**Text section:**
▽
This article is part of the Global Governance Debates series
By Annabelle Littoz-Monnet
Professor, International Relations/Political Science
Director, Global Governance Centre
Graduate Institute of International and Development Studies
Peter Haas is right when he tells us that science is being challenged like never before, by populists (often) in conjunction with corporate interests when scientific findings seem to threaten their commercial strategies. This makes the position of scholars who have pointed to the social and historical character of science hardy tenable. Because their arguments seem to be feeding the discourse of populists or conspiracy theorists, a number of scholars feel the urge to reassert the authority of science by recalling science’s impartiality, objectivity and, thus, superiority to any other form of knowledge.
But reverting to a discourse presenting science as impartial and disinterested is also risky. We cannot just ignore what sociologists of science and science and technology studies scholars have revealed about the embedded nature of scientific knowledge. Science is not immune to interests, social practices, norms, identities and power relationships. The boundaries of what is considered to be science are also drawn and redrawn. Many theories have informed research for decades before revealing themselves to be fleeting fads. Paradigmatic shifts –such as the displacement of Newtonian physics towards Einsteinian physics -pepper the history of natural sciences.
Science and politics can interact in more or less direct and tangible ways. First, political agendas may bear their weight on science. When policy-makers mandate experts to produce an analysis for the needs of policy, they can try to orchestrate the production of expert knowledge by framing what is asked in a certain way, talking to scientists or delineating what is politically possible or not. When scientific production is not mandated, scientists have a larger degree of independence but they must nevertheless follow research priorities set by public funding agencies or adjust to established validity criteria to get their work published.
Second, phenomena of ideational alignment occur. When scientists act as experts for policy, they interact, work and discuss with policy-makers, industry representatives, NGOs and other global governance actors, so that common ways of thinking about given policy problems can develop. When scientists work within the walls of universities, such iterations are less direct and tangible, but scientists are influenced in a more diffuse way by the social and political reality around them.
Third, scientists or experts are well aware of policy-makers’ expectations and may calibrate their claims, either because they want to be heard or because they know that only certain options are considered possible. Scientists, thus, may calibrate their findings for the needs of policy.
In this light scientists’ self-depiction as impartial researchers whose reliance on systematic, rigorous and complex methods ensure the neutrality of their findings can also be seen as an attempt to shield themselves from critique.
Yet, we also cannot just say that every interpretation of natural or social reality is equally valid. By this token we would not be able to dismiss any contention, and this is indeed highly problematic in a world in which many are abusing scholarly debates on the social character of science in order to promote their own politically inspired or financially driven claims.
△
Pick up the essay above on science and politics and continue it from its last sentence.

**Dataset extract:**
▽
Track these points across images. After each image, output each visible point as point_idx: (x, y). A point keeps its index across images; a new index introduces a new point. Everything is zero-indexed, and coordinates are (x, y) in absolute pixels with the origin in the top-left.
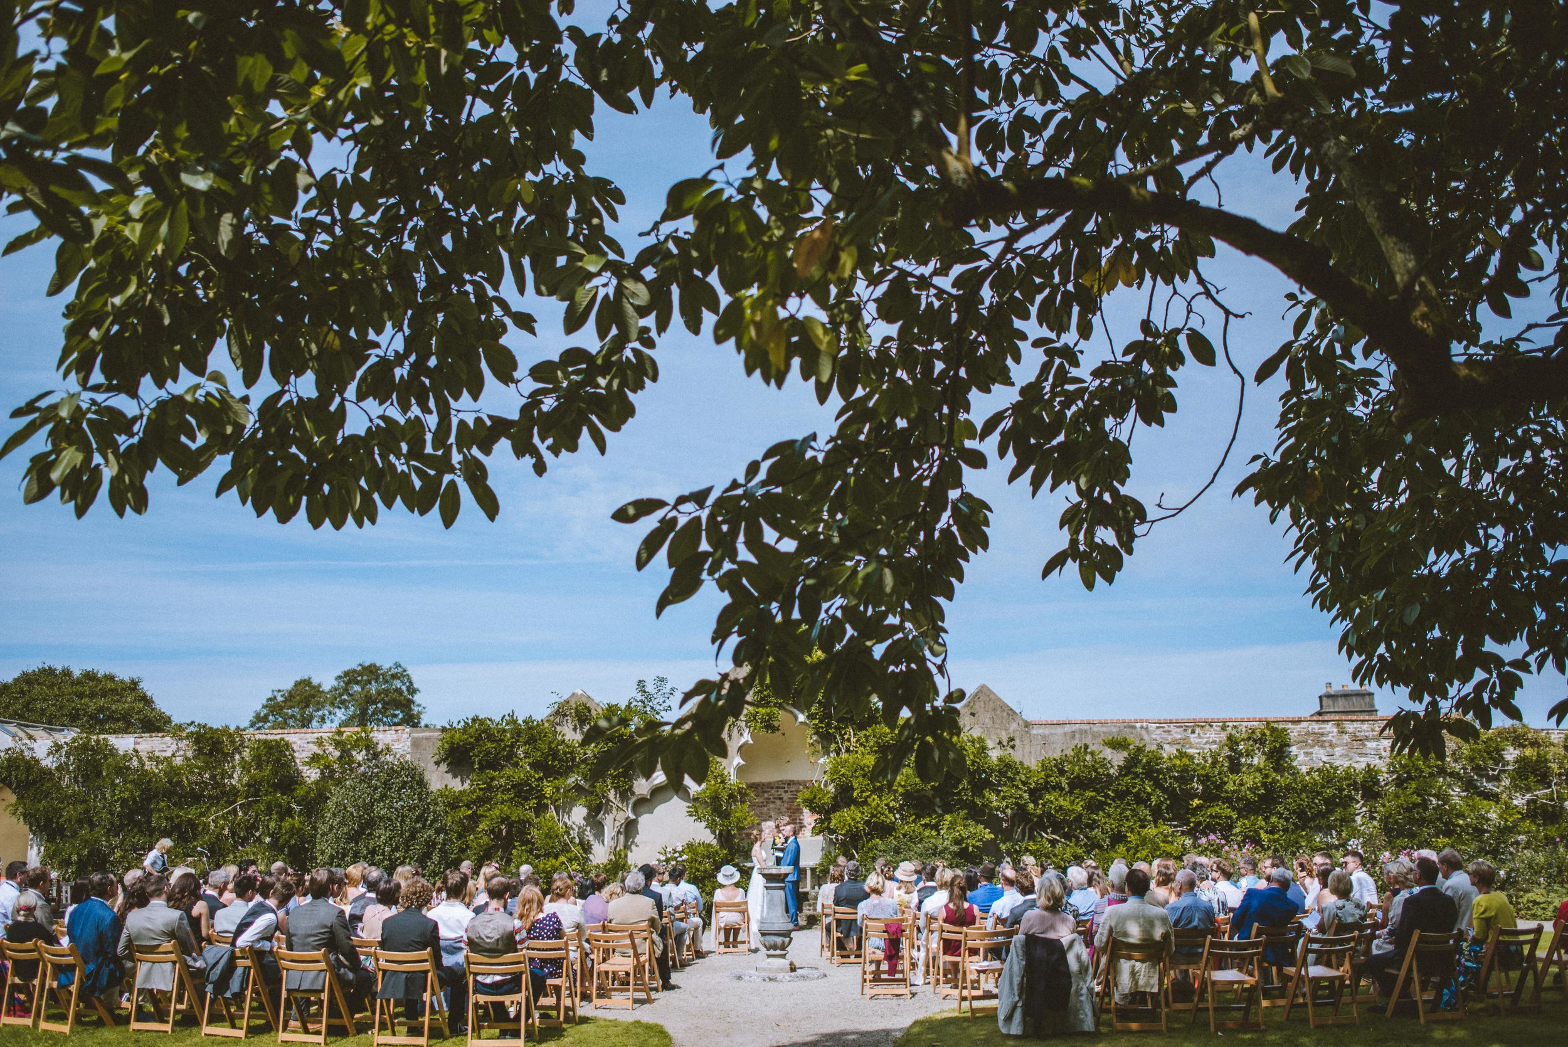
△
**Written response:**
So how can we tell? How can we tell between climate skeptics and the majority of scientists who tell us that global warming is man made? How do we tell between a ‘conspiracy’ theory and a sensible alternative or perhaps a subjugated way of thinking about social or even physical phenomena?
It is tricky, but I would like to propose that there are ways to tell which do not consist in forcefully showcasing scientists’ seeming objectivity and impartiality and re-establish scientific authority on that basis.
First, and to state the perhaps obvious, scientific research should be able to justify its claims and findings. Scientists should be able to show that their theories indeed ‘connect’ with reality, experience or so to say available evidence. Of course this does not suffice because empirical facts can be interpreted in many ways, and every scientific attempt at developing a theory or argument necessarily constructs a narrative which leads to picking and choosing which facts are relevant. But when scientists construct a narrative they should be able to demonstrate that they rely on existing facts and that they assemble these facts in a, if not incontestable, at least coherent way. This would allow us to rule out untenable claims, from that of Holocaust deniers to those of flat earth theories which simply rely on ‘facts’ that are not there, but also those theories which have either no internal coherence or are inconsistent with a number of other known and hardly disputable facts.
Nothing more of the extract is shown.